January 13, 2018
In our weekly Eagles chat on Thursday, there were a lot of questions that we could not get to in time or other questions we did answer but could use more color. Yesterday we published a mailbag to answer some of the overflow. There were so many extra questions, however, that we'll do another mailbag today.
Question from Drew S: To me Big V is a major concern this weekend, and every weekend. I’m not saying he’s awful, but I’m far from comfortable with him, especially with Foles as kind of a statue back there. He cannot afford to have a bad game.
Vaitai allowed more sacks than the rest of his offensive line starter teammates combined this season, so I agree he's a concern.
That said, I think the return of Stefen Wisniewski helps. If the Eagles were still rolling out Vaitai and Chance Warmack on the left side of the line, that would obviously not be ideal. The Falcons don't typically blitz a lot, so if that holds true, the Eagles will have to block four guys with their five.
Having Lane Johnson on the other side helps enormously as well, because you can just ask him to handle his business all day on that side of the line. That is crucial in being able to give Vaitai help on the other side.
Question from H8_the_H8ers: If Atlanta stacks the box, won’t that leave Jeffery in man to man, and isn’t he built to win those matchups with his size and positioning?
There's no reason the Falcons can't play zone defenses when they stack the box. That aside, I personally don't have high hopes for Jeffery in the playoffs with Nick Foles. As we mentioned a couple weeks ago, Jeffery got off to a slow start with Carson Wentz, and that was with a quarterback willing to make tight window throws.
Jeffery's game is predicated on a mix of timing with the quarterback, and the ability to win contested catches against defenders with close coverage, as you noted. He is simply not a player who is able to gain separation from opposing defensive backs. He never has been, and he never will be.
In fact, on average, according to the NFL's 'Next Gen Stats,' Jeffery averages just 1.8 yards of separation between himself and the nearest defender at the time of catch or incompletion. That is the lowest amount of separation in the NFL among all receivers and tight ends with a minimum of 40 targets.
Because of his inability to create separation, it is imperative that Jeffery be on the same page with his quarterback, or he's simply not going to be a very effective player. It is also necessary for the quarterback to be willing to throw to Jeffery even when there is a defender nearby. That's not Foles, nor should it be. Asking Jeffery to win contested catches is more than just throwing it up and saying, "Go get it." It also takes timing, a strong arm, and confidence to make those throws. I don't think Foles has any of those three right now with Jeffery.
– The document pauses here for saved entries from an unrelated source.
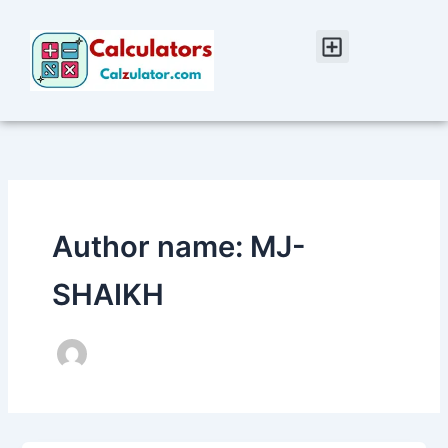
Skip
to
Menu
content
Author name: MJ-
SHAIKH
Question from LostInChiTown: BB Doug has had this team ready with a good game plan all year. Talent trumps coaching, but with a better overall team than the Falcons, shouldn’t he be able to coach around Foles’ limitations?
That is going to a be a major challenge for Doug this evening, and it’ll be interesting to see what he and his staff have come up with over the last two weeks. It’s a big opportunity for Doug to start being mentioned among the upper tier of NFL coaches if he could somehow figure out how to get the offense going with a badly struggling quarterback.
Question from Eagle 1960: What do you think about the Eagles using LeGarrette Blount to pound on Deion Jones, the Falcons’ speedy but light linebacker?
I actually like Jay Ajayi more as a power runner than Blount, but certainly, the Eagles would love to get a lead and be able to pound the hell out of the run thereafter. The Falcons' run defense ranked ninth in the NFL this season, so they're no slouch in stopping the run. However, your point about their linebackers being undersized is well taken. Jones is 222 pounds. The Falcons' other primary linebacker, De'Vondre Campbell, goes 232.
Both Jones and Campbell are very good in coverage, but the physical style of the Eagles' running backs could be favorable to Philly.
Question from Tony Franklin’s big toe: It’s been what, five-six weeks since Carson went down? Do you think Howie and Doug regret not bringing in a third veteran quarterback just in case Foles is ineffective or gets hurt, who could maybe be a better alternative than Sudfeld? The newcomer would have like six weeks in the offensive system.
I think that's a fair question. I believe the Eagles' line of thinking was that if you bring in another quarterback, he basically has to learn the playbook on his own. Once Wentz went down, the focus of Pederson, John DeFilippo, and the offensive staff was full go on getting Foles ready to play.
The logistics of bringing in a third quarterback at that point are difficult. If you bring a third guy in, he's not getting any real coaching. They could do little more than plop a playbook down in front of him and say, "Learn this." Certainly, they weren't going to take time away from Foles at that point to rush to get a third quarterback up to speed. So essentially, if this prospective third quarterback were to play, he wouldn't have a clue what he was doing in a sophisticated offense. I can't really knock them for that.